───── DATA PROVIDED
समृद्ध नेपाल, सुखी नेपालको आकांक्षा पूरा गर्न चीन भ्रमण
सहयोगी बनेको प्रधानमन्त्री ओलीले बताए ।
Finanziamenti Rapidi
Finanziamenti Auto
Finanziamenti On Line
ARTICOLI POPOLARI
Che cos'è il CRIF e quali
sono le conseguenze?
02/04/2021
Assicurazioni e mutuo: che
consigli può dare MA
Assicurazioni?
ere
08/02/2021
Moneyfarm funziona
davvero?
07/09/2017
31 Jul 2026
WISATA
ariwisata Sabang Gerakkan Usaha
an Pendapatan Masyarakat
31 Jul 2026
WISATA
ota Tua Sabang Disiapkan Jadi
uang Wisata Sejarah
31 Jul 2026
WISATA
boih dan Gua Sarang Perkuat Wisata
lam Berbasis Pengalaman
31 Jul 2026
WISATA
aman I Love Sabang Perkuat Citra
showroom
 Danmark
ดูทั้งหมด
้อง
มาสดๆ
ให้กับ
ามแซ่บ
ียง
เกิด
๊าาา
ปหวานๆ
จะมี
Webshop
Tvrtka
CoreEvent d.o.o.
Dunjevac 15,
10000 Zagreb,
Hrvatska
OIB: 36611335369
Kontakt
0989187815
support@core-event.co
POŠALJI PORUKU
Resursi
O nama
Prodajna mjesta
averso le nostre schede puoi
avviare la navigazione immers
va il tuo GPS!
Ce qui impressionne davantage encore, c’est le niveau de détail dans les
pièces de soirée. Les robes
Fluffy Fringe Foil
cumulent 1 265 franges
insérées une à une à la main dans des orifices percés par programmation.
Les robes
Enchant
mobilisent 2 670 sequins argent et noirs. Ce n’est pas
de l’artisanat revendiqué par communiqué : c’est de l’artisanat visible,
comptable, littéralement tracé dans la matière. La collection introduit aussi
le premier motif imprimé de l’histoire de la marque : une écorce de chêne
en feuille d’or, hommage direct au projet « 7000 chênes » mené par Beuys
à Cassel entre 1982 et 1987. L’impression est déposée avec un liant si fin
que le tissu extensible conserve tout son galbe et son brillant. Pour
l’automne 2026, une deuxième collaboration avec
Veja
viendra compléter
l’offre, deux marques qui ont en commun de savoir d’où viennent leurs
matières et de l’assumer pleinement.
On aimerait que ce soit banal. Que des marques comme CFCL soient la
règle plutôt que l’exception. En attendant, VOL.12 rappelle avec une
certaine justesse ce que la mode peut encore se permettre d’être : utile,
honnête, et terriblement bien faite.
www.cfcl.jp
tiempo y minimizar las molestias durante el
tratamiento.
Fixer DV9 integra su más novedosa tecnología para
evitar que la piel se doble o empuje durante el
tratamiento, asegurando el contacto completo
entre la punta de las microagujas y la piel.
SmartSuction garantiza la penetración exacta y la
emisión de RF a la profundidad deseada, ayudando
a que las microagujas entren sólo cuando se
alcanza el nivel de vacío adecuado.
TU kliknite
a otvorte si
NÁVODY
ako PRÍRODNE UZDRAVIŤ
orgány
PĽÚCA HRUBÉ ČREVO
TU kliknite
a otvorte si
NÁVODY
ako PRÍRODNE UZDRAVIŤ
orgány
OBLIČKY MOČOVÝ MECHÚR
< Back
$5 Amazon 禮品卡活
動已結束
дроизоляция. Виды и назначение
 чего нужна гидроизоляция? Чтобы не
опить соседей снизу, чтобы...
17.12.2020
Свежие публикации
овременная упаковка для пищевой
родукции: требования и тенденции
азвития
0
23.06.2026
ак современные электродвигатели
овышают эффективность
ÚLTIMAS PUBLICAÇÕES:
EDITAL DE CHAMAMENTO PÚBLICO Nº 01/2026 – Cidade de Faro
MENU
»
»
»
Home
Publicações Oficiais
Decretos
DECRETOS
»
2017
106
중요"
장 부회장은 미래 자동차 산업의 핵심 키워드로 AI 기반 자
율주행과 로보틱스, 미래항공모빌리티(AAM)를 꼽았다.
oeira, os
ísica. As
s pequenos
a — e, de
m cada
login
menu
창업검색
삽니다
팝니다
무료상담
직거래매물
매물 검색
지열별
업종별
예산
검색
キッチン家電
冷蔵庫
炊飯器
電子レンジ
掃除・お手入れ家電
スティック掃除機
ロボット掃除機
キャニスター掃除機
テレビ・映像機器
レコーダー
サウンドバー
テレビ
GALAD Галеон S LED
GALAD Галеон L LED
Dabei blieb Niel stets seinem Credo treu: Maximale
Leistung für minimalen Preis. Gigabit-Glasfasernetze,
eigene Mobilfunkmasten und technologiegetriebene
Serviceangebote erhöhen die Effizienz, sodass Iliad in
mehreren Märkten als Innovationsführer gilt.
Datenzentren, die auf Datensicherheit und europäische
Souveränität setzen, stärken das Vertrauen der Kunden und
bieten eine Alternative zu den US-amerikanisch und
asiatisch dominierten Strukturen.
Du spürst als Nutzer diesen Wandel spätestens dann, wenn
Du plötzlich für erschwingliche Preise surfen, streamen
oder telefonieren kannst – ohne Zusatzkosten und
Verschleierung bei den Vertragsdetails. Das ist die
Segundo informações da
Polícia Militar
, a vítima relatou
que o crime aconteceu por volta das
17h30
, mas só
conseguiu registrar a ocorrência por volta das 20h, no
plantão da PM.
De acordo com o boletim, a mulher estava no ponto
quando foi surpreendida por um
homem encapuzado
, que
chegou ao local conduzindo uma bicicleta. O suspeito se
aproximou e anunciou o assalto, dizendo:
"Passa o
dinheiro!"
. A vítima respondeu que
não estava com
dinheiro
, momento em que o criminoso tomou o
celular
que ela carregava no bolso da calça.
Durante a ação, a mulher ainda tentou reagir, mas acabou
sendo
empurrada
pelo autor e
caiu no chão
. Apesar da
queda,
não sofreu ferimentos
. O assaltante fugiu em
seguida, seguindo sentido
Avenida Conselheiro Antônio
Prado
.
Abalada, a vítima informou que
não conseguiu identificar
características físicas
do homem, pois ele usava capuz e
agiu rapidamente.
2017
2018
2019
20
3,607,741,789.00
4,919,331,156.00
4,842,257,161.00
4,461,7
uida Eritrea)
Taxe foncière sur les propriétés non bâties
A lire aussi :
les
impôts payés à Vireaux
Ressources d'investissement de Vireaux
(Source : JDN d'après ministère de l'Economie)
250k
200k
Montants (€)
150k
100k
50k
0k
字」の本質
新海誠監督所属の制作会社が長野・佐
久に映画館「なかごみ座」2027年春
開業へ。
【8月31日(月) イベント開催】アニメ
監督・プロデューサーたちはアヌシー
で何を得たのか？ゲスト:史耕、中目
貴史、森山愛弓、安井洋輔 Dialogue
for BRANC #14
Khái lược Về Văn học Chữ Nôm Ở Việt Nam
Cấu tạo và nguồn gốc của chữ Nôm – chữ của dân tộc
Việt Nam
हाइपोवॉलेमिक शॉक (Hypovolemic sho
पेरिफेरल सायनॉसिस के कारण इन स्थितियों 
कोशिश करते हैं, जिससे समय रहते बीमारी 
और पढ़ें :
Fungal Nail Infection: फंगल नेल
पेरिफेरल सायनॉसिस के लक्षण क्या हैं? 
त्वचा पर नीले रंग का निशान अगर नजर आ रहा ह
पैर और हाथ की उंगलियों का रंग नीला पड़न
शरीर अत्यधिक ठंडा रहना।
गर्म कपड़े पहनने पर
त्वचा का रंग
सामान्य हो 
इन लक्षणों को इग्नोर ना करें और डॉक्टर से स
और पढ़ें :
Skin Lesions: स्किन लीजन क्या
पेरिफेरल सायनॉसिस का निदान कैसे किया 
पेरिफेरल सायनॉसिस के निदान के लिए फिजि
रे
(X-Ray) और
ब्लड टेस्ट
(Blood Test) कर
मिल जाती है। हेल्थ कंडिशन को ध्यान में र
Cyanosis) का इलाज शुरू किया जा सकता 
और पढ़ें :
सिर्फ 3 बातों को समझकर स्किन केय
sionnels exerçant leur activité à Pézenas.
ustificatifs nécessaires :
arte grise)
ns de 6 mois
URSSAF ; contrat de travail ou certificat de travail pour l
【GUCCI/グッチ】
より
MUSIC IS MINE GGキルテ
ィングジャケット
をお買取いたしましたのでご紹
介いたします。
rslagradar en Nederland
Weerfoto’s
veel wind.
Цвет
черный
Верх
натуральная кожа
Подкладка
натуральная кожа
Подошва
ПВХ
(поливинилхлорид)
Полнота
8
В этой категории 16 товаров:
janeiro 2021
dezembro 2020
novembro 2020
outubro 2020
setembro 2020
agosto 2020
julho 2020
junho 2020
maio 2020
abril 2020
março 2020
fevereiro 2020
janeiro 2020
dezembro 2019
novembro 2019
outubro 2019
──────────
WHAT THIS TASK INVOLVES:
Transcribe exactly, and only, the lines from the opening line of the records through the line containing "mobilisent 2 670".

RESPONSE FOR THIS EXERCISE:
समृद्ध नेपाल, सुखी नेपालको आकांक्षा पूरा गर्न चीन भ्रमण
सहयोगी बनेको प्रधानमन्त्री ओलीले बताए ।
Finanziamenti Rapidi
Finanziamenti Auto
Finanziamenti On Line
ARTICOLI POPOLARI
Che cos'è il CRIF e quali
sono le conseguenze?
02/04/2021
Assicurazioni e mutuo: che
consigli può dare MA
Assicurazioni?
ere
08/02/2021
Moneyfarm funziona
davvero?
07/09/2017
31 Jul 2026
WISATA
ariwisata Sabang Gerakkan Usaha
an Pendapatan Masyarakat
31 Jul 2026
WISATA
ota Tua Sabang Disiapkan Jadi
uang Wisata Sejarah
31 Jul 2026
WISATA
boih dan Gua Sarang Perkuat Wisata
lam Berbasis Pengalaman
31 Jul 2026
WISATA
aman I Love Sabang Perkuat Citra
showroom
 Danmark
ดูทั้งหมด
้อง
มาสดๆ
ให้กับ
ามแซ่บ
ียง
เกิด
๊าาา
ปหวานๆ
จะมี
Webshop
Tvrtka
CoreEvent d.o.o.
Dunjevac 15,
10000 Zagreb,
Hrvatska
OIB: 36611335369
Kontakt
0989187815
support@core-event.co
POŠALJI PORUKU
Resursi
O nama
Prodajna mjesta
averso le nostre schede puoi
avviare la navigazione immers
va il tuo GPS!
Ce qui impressionne davantage encore, c’est le niveau de détail dans les
pièces de soirée. Les robes
Fluffy Fringe Foil
cumulent 1 265 franges
insérées une à une à la main dans des orifices percés par programmation.
Les robes
Enchant
mobilisent 2 670 sequins argent et noirs. Ce n’est pas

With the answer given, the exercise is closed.